Unfortunately, unlike the sun-tanned stripy sea krait, our eels are an irredeemable shade of mud-brown. The only real defense for their incontrovertible ugliness is that Lake Northam is a very similar shade of mud-brown: the result of it being a “constructed wetland that functions as a filtration system for stormwater runoff from King Street and the surrounding area.”
While the City of Sydney hopes for us to overlook the water quality of Lake Northam and its environmental disappointments, they have the advantage secrecy on their side: the lake is currently covered with a thick layer of impenetrable moss, which has covered the lake like an over-enthused tween using lipstick for the first time.
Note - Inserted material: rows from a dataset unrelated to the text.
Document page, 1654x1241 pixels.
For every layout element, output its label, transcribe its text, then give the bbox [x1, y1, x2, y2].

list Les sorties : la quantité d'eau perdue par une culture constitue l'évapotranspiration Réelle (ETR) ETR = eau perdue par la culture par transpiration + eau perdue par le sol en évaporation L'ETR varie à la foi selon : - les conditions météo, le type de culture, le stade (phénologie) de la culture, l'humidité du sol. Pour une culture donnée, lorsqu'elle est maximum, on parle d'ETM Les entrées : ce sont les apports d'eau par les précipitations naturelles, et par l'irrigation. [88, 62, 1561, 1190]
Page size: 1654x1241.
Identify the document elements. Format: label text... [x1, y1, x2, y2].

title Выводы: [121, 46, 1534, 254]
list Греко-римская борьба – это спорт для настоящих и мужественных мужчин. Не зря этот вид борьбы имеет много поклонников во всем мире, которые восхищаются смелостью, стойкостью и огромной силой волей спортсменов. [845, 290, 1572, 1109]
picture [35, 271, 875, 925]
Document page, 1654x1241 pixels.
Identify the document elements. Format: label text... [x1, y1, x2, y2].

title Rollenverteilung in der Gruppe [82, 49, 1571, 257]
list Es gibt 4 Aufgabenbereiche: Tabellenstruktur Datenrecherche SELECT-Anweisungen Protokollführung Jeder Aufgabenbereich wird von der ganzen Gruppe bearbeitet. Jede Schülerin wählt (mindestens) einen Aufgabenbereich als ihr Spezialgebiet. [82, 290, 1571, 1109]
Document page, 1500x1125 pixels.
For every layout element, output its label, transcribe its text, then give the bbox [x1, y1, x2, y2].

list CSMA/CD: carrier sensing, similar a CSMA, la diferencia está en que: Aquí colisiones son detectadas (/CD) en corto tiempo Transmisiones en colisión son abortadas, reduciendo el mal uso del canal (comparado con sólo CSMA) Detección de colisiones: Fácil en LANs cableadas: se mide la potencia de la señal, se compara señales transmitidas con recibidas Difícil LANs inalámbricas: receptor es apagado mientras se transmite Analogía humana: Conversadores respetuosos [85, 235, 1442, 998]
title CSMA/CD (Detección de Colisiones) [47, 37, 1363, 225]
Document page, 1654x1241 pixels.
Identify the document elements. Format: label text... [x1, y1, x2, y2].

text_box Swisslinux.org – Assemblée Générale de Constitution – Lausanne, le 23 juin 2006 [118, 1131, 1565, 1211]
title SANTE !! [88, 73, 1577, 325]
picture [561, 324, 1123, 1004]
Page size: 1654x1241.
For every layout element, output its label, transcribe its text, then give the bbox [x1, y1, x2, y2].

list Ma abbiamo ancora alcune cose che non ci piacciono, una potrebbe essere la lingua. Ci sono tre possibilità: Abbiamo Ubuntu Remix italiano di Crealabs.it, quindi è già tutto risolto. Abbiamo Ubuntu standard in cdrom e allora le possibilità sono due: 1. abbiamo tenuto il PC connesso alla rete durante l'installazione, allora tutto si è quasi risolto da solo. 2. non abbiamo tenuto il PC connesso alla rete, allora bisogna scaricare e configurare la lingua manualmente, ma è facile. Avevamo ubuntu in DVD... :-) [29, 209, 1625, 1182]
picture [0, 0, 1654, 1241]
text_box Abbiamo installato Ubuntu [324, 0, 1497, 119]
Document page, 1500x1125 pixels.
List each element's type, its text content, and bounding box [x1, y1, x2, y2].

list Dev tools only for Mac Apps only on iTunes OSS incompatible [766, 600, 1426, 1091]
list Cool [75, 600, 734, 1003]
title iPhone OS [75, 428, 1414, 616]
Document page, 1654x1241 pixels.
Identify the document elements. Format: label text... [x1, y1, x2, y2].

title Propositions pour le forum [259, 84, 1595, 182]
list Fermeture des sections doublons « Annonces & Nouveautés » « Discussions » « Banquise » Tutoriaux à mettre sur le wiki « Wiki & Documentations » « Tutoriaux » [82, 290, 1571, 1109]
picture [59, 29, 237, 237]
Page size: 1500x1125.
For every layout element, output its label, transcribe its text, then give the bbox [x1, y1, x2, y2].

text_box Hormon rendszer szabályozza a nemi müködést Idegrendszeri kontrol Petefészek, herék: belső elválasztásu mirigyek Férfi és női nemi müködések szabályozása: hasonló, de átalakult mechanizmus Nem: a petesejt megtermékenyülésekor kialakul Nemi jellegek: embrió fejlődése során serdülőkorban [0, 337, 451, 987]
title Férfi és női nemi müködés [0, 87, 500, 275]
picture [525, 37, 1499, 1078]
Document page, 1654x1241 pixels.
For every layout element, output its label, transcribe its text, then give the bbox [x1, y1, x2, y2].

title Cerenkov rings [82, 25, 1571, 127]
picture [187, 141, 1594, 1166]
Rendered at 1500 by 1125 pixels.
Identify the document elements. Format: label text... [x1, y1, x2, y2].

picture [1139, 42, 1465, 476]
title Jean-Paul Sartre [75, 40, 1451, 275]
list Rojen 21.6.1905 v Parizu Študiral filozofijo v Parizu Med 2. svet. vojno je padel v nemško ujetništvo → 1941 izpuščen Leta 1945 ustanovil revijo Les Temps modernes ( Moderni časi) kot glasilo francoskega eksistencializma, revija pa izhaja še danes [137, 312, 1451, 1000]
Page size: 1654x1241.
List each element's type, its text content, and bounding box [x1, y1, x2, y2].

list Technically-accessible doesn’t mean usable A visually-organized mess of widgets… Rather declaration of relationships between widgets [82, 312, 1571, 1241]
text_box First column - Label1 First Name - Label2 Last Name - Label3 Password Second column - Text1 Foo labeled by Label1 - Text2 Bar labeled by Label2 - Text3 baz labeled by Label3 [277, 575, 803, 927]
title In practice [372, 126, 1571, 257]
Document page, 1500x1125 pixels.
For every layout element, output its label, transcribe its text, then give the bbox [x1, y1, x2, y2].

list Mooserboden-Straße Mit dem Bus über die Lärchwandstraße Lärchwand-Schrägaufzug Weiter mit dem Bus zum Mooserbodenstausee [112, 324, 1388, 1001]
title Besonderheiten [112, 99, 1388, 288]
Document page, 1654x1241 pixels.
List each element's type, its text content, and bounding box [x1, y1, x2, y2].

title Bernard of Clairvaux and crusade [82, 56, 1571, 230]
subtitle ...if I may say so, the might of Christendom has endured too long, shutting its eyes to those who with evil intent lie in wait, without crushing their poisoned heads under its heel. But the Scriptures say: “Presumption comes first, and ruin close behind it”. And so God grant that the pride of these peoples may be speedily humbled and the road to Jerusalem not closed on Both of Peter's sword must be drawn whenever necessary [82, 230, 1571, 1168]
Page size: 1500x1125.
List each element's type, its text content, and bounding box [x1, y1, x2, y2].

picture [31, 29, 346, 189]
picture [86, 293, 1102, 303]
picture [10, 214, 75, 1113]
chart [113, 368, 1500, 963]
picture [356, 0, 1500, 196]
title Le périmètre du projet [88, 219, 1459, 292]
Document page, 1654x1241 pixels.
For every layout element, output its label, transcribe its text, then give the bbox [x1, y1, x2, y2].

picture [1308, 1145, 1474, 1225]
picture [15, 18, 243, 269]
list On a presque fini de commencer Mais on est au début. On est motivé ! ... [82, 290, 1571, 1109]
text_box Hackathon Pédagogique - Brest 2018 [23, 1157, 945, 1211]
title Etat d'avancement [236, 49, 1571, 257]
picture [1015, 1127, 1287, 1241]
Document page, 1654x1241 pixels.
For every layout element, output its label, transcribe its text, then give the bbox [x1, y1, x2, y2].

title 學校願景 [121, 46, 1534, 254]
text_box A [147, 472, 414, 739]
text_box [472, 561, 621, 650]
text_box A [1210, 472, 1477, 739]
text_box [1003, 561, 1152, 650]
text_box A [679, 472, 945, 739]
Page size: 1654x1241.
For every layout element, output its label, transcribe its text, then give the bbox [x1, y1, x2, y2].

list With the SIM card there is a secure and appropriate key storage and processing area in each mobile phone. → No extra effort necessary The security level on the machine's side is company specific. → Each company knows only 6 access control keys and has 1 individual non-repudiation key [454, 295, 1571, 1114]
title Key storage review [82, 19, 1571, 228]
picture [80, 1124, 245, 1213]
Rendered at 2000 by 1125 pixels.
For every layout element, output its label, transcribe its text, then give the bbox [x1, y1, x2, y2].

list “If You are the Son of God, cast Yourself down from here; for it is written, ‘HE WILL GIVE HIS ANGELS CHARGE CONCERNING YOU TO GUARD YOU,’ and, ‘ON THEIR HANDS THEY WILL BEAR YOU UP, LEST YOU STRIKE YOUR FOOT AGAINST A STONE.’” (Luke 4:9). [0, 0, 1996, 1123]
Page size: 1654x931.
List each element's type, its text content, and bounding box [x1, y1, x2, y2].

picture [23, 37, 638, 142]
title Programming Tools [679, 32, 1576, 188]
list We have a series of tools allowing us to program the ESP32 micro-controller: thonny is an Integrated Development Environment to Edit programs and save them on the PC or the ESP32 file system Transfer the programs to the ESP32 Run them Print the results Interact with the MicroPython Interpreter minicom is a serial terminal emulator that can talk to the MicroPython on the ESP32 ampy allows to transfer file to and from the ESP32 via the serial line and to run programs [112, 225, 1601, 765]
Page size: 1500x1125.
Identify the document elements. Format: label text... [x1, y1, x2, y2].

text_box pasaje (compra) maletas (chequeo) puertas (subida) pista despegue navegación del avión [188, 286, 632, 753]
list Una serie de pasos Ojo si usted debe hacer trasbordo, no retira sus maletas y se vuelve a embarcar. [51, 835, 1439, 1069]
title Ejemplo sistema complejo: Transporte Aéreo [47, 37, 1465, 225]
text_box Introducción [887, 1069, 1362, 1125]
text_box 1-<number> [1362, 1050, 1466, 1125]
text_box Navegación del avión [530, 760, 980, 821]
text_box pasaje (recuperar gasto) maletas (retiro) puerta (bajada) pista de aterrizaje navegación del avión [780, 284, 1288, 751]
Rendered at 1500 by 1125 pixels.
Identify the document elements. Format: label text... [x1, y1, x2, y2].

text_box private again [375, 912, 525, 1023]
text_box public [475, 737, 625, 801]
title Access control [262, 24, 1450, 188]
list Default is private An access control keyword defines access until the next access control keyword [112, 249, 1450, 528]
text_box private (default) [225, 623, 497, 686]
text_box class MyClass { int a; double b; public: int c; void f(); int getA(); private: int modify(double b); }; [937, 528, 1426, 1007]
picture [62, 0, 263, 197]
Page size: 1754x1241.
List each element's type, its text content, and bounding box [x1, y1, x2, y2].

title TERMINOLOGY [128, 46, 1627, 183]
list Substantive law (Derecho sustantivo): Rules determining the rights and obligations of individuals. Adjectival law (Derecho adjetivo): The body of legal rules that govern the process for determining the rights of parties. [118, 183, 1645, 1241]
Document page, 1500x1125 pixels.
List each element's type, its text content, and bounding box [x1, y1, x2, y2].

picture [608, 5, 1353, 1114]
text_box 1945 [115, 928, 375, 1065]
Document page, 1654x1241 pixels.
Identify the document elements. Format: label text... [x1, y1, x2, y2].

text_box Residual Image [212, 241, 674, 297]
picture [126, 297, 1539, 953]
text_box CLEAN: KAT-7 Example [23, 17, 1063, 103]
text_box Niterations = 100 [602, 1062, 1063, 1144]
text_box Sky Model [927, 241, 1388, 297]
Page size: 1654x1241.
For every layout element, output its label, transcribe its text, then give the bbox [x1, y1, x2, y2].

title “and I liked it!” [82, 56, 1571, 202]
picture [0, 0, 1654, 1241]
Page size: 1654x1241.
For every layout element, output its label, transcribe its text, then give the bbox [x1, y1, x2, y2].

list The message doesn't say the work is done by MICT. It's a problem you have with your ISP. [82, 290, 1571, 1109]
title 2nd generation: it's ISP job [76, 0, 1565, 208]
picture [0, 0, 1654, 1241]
A previous Honi investigation in 2022 analysed the profusion of algae, muddy sediment and rotten plant matter, discovering that the mud was the result of heavy rainfall, wherein the Council reported that “some of the sediment was left to act as mudflats as there was a variety of wading birds using the area for foraging.”
It is unclear where the line in the sand (or mud) is for the Council. On the 14th of May this year, the Bureau of Meteorology declared a La Niña “watch” was declared, following intense rain in Sydney and falling sea surface temperatures in the Pacific since Dember. The bureau states that there is a 50/50 chance of Australia experiencing La Niña, signalling that our Council should be addressing the inevitable increased sediment in Lake Northam that has followed heavy rainfall.
The amount of rubbish in the lake may not be as severe as in previous years, as there were only one or two dozen items including bottles, a shoe and bizarrely, a bicycle helmet. However, it was abundantly clear where the rest of the rubbish had gone. An incriminating pile of junk — a mixture of bottles, pinecones, rotting plants and miscellaneous plastics — had been fished out and dumped on the side of the lake, with no effort to clean it up. Either the Council put in the effort to take this mess out of the lake and leave it in the park, or else some charitable passerby had taken the time to clean up the park, and leave it on the sidewalk as evidence of their hard work.
Either criticism or salutes are in order. In the meantime, the moss on the lake continues to hide all the other dirty secrets that have been thrown into its murky depths. Although I would still prefer today’s moss to yesterday’s toxic algal blooms, particularly for the enterprising swimmer.
Tragically, we shall never see the eels again, as they have left our homely old Lake Northam for good, to die in an Instagrammable nirvana after having spent 20 to 80 years in our lake, depending on how many hard drugs they commandeered from Oxford St.
But for all the die-hard eel fans out there — do not despair! For their ingenuous progeny are sure to come in a scant few months, in the hope that what lies beyond New Caledonia may be even more exotic and glamourous than the tropical seas they left. To that, we say: it isn’t. Hopefully when the young Elvers arrive, our lake will look more like a lake and less like a golf course sprinkled with plastic paraphernalia.